Константин Федин - Необыкновенное лето (Трилогия - 2)
У него скользнула на один миг улыбка, и тут же он проговорил в покаянном тоне:
- Когда я служил в палате, у меня было спокойное убеждение, что тюрьма - это непременно справедливость. А когда сел сам в тюрьму, я воспринял ее как крайнюю несправедливость. Странно, правда? Теперь мне справедливым кажется только освобождение. И я должен отблагодарить за добро добром. Сделаю это, тогда успокоюсь.
Лиза больше не расспрашивала, что же с ним произошло в тюрьме. Ей было довольно, что он на свободе, а ворошить пережитое для него слишком тяжело.
Пережитое не давало Анатолию Михайловичу покоя, это верно. Ему вдруг мерещилось, будто он снова погружается в глухоту одиночного заключения, и страх, что это повторится в действительности, заставлял его все время думать - как бы предотвратить такую грозную возможность? Он не мог допустить, чтобы существовало сомнение в его добропорядочности, и решил как можно скорее доказать верность своему слову.
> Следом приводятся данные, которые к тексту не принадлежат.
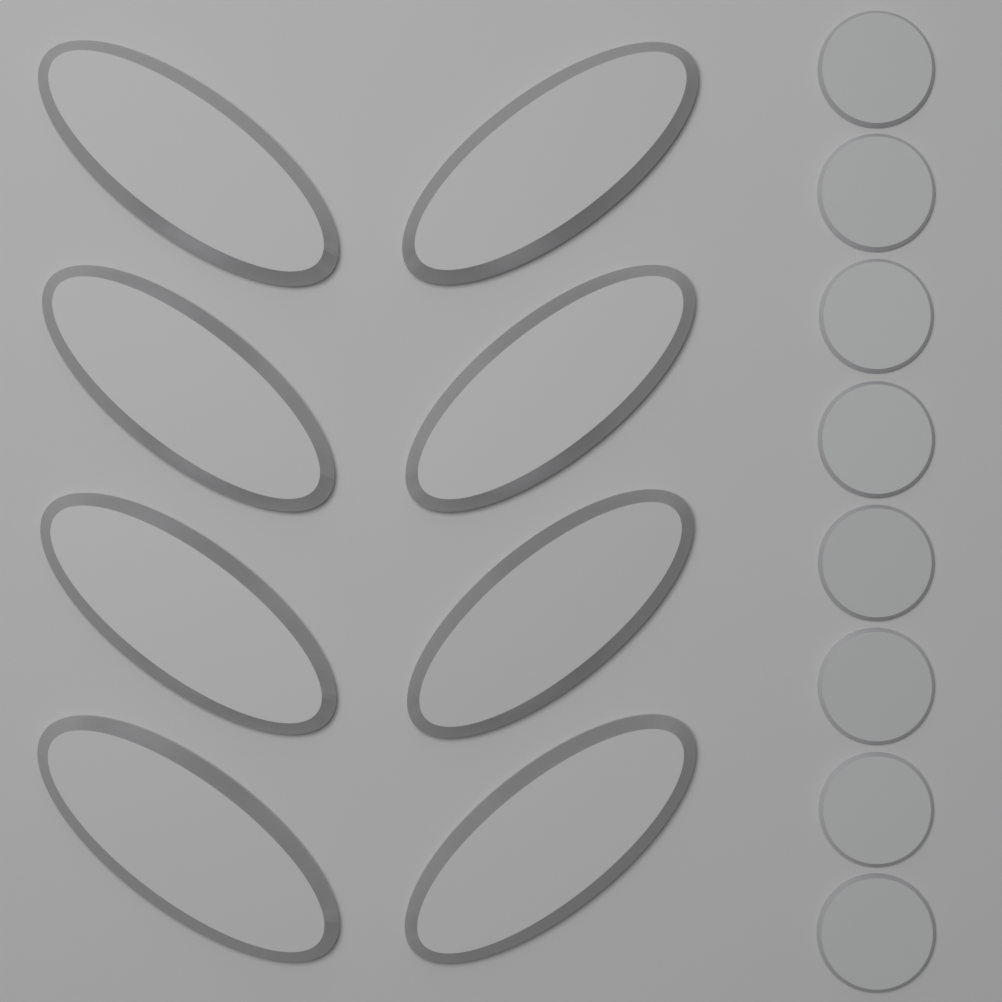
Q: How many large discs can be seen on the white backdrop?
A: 8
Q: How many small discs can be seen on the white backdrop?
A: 8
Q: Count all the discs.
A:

Дела былой камеры прокурора палаты в эти дни перевозились на новое место, в помещение губернского архива. Ознобишин застал в сыром приземистом доме катакомбы пропыленных папок, тетрадей, перевязанных в пачки или наваленных вдоль стен врассыпную. Нельзя было надеяться что-нибудь отыскать в этом хаосе. Но Ознобишину повезло: знакомая старушка-архивариус, некогда известная среди судейских чиновников по прозвищу "Былое и думы", сказала ему, что архивы начала десятых годов свалили недавно в дальней комнате - и пусть он там попробует порыться.
Он остался один на один со штабелями дел, пристроился у окна, где легче было разбирать надписи на корешках папок, и неожиданно обнаружил сразу несколько связок с датой 1910 года. Он скоро напал на след нужного дела и выискал донесение канцелярии тюрьмы товарищу прокурора судебной палаты о погребении на Воскресенском кладбище, в братской могиле номер такой-то, находившейся под следствием и умершей в тюремной больнице от родов Ксении Афанасьевны Рагозиной. Он обрадовался, что память не обманула его, и продолжал листать тетрадь за тетрадью, рассчитывая найти еще какой-нибудь документ об умершей Рагозиной.
Но тут ему подвернулась папка с делами самого прокурора палаты. Он раскрыл ее. Это были всевозможные прошения и письма чиновников камеры на имя его превосходительства и с его начальственными резолюциями.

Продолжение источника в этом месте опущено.